Manufacturers acidify local anesthetic solutions to increase solubility and stability (the free base is more susceptible to photodegradation and aldehyde formation), which results in a longer shelf life.

24
Q

Local anesthetics provide _____, as long as they are in the site of deposition. (Blue box!)

A

Local anesthetics provide analgesia, as long as they are in the site of deposition.

25
Q

LAs are primarily what kind of amines?

A

Tertiary - can cross BBB.

26
Q

What is the target site of action for a LA?

A

The Voltage gated Na Channel
-Binding site is inside the cell (pore channel).
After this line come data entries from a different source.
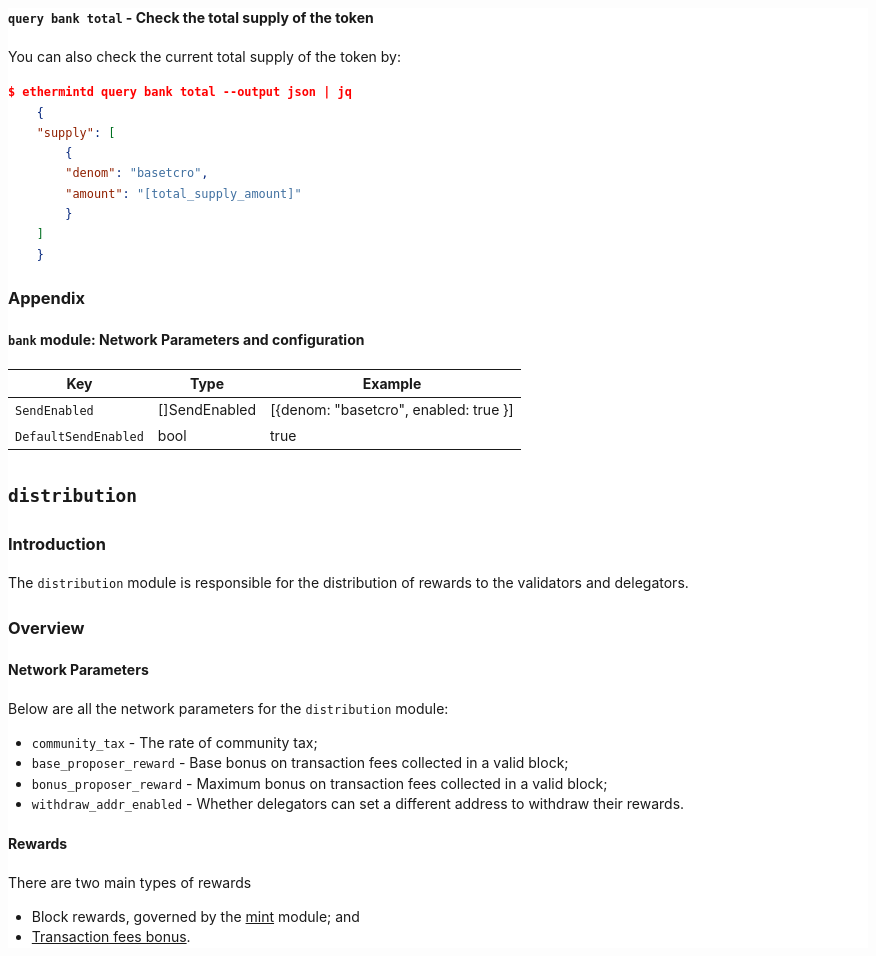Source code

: #### `query bank total` - Check the total supply of the token

You can also check the current total supply of the token by:

```json
$ ethermintd query bank total --output json | jq
    {
    "supply": [
        {
        "denom": "basetcro",
        "amount": "[total_supply_amount]"
        }
    ]
    }
```


### Appendix

#### `bank` module: Network Parameters and configuration

| Key                  | Type          | Example                              |
| -------------------- | ------------- | ------------------------------------ |
| `SendEnabled`        | []SendEnabled | [{denom: "basetcro", enabled: true }] |
| `DefaultSendEnabled` | bool          | true                                 |

## `distribution`

### Introduction

The `distribution` module is responsible for the distribution of rewards to the validators and delegators.

### Overview

#### Network Parameters

Below are all the network parameters for the `distribution` module:

- `community_tax` - The rate of community tax;
- `base_proposer_reward` - Base bonus on transaction fees collected in a valid block;
- `bonus_proposer_reward` - Maximum bonus on transaction fees collected in a valid block;
- `withdraw_addr_enabled` - Whether delegators can set a different address to withdraw their rewards.

#### Rewards

There are two main types of rewards

- Block rewards, governed by the [mint](#mint) module; and
- [Transaction fees bonus](#transaction-fees-bonus).
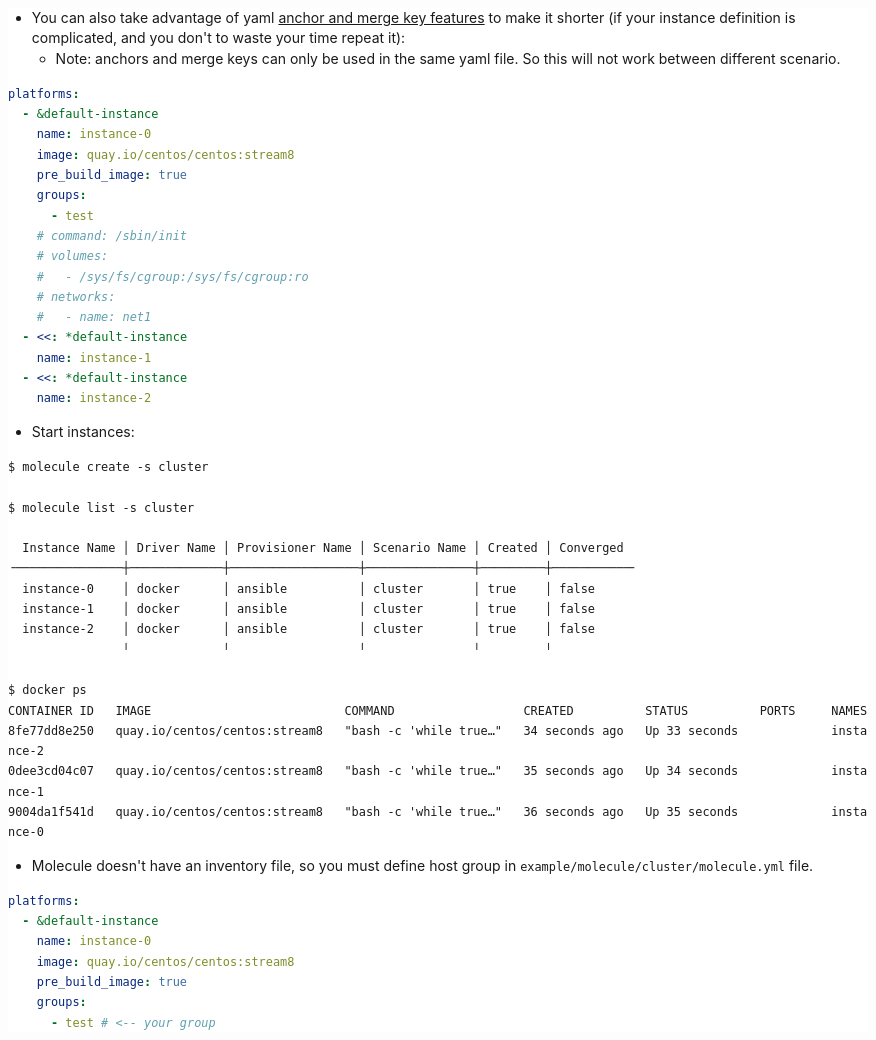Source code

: - You can also take advantage of yaml [anchor and merge key features](https://learnxinyminutes.com/docs/yaml/) to make it shorter (if your instance definition is complicated, and you don't to waste your time repeat it):
  - Note: anchors and merge keys can only be used in the same yaml file. So this will not work between different scenario.

```yml
platforms:
  - &default-instance
    name: instance-0
    image: quay.io/centos/centos:stream8
    pre_build_image: true
    groups:
      - test
    # command: /sbin/init
    # volumes:
    #   - /sys/fs/cgroup:/sys/fs/cgroup:ro
    # networks:
    #   - name: net1
  - <<: *default-instance
    name: instance-1
  - <<: *default-instance
    name: instance-2
```

- Start instances:

```shell
$ molecule create -s cluster

$ molecule list -s cluster

  Instance Name │ Driver Name │ Provisioner Name │ Scenario Name │ Created │ Converged
╶───────────────┼─────────────┼──────────────────┼───────────────┼─────────┼───────────╴
  instance-0    │ docker      │ ansible          │ cluster       │ true    │ false
  instance-1    │ docker      │ ansible          │ cluster       │ true    │ false
  instance-2    │ docker      │ ansible          │ cluster       │ true    │ false
                ╵             ╵                  ╵               ╵         ╵

$ docker ps
CONTAINER ID   IMAGE                           COMMAND                  CREATED          STATUS          PORTS     NAMES
8fe77dd8e250   quay.io/centos/centos:stream8   "bash -c 'while true…"   34 seconds ago   Up 33 seconds             instance-2
0dee3cd04c07   quay.io/centos/centos:stream8   "bash -c 'while true…"   35 seconds ago   Up 34 seconds             instance-1
9004da1f541d   quay.io/centos/centos:stream8   "bash -c 'while true…"   36 seconds ago   Up 35 seconds             instance-0
```

- Molecule doesn't have an inventory file, so you must define host group in `example/molecule/cluster/molecule.yml` file.

```yaml
platforms:
  - &default-instance
    name: instance-0
    image: quay.io/centos/centos:stream8
    pre_build_image: true
    groups:
      - test # <-- your group
```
Binds to ionized form
-Channel has to be open or inactive for binding to occur.

27
Q

What are factors that potency is dependent on?

A

-pH and pKa
-Potency is related to lipid solubility.

28
Q

How does onset differ between SAB and epidurals?

A

-SAB: no nerve sheaths, direct access to nerves, fast onset
-Epidural: requires 10xs more dose to produce dense block

29
Q

How does protein binding affect DOA of LAs?

A

Increased Protein binding = Increased DOA

30
Q

How does vascular uptake effect the DOA of LAs?

A

-LA provide analgesia as long as they are in the site of deposition
-Vasoconstriction slows the rate of uptake (keeping it at site of action).
-Lido + Epi (or neosynephrine)
-Not really necessary with long acting LA’s b/c the DOA of the Bupiv can outlast that of Epi.

31
Q

Describe what happens when a Local Anesthetic is injected into the tissues.

A

1) Inject a weak base LA into the tissues. (tissues are typically a more acidic environment)
2) Protonates depending on pH & pKa (some becomes ionized form)
3) Non-ionized form crosses the lipid membrane
4) Intracellular pH is decreased and the LA equilibrates again (becomes ionized once inside the cell)
5) Ionized LA antagonizes the Voltage Gated Na+ Channel (attaches to the binding site)

32
Q

___ layers of connective tissue are barriers to local anesthetics. (Blue Box!)

A

3 layers of connective tissue are barriers to local anesthetics.
-Endoneurium
-Perineurium
-Epineurium

33
Q

What is an axon?

A

An extension of a centrally located neuron.
-Functional unit of peripheral nerves

34
Q

What is the axolemma?

A

Cell membrane like structure.
-Bilipid Layer
-Proteins and ion channels
-Axoplasm – intracellular contents

35
Q

What are Schwann Cells?

A

Cells that support and insulate each neuron
-Small non-myelinated nerves, Schwann cells cover several axons
-Larger myelinated nerves, Schwann cells cover only one axon and produce several concentric layers of myelin.

36
Q

What is the myelin sheath?

A

-Allows for faster conduction of impulses
-Myelinated nerves are larger & more difficult to block than unmyelinated nerves

37
Q

What are the Nodes of Ranvier?

A

Segments of nerve between Schwann cells that do not contain myelin.
-Contain the Voltage Gated Sodium Channels - LA site of action
-Saltatory Conduction – AP’s jump from node to node
-Have to act on 3 nodes to block conduction.

38
Q

What are fascicles?

A

A bundle of axons in a peripheral nerve.

39
Q

What is the Endoneurium?

A

Delicate connective tissue composed of longitudinally arranged collagen around the myelin sheath of each myelinated nerve fiber
-Surrounds and embeds the axons in the fasiculi.

40
Q

What is the Perineurium?

A

-Layers of flattened overlapping collagenous cells
-Binds a group of axons together to form a fascicle

41
Q

What is the Epineurium?

A

Areolar connective tissue that functionally holds the fasciles together to form the peripheral nerves.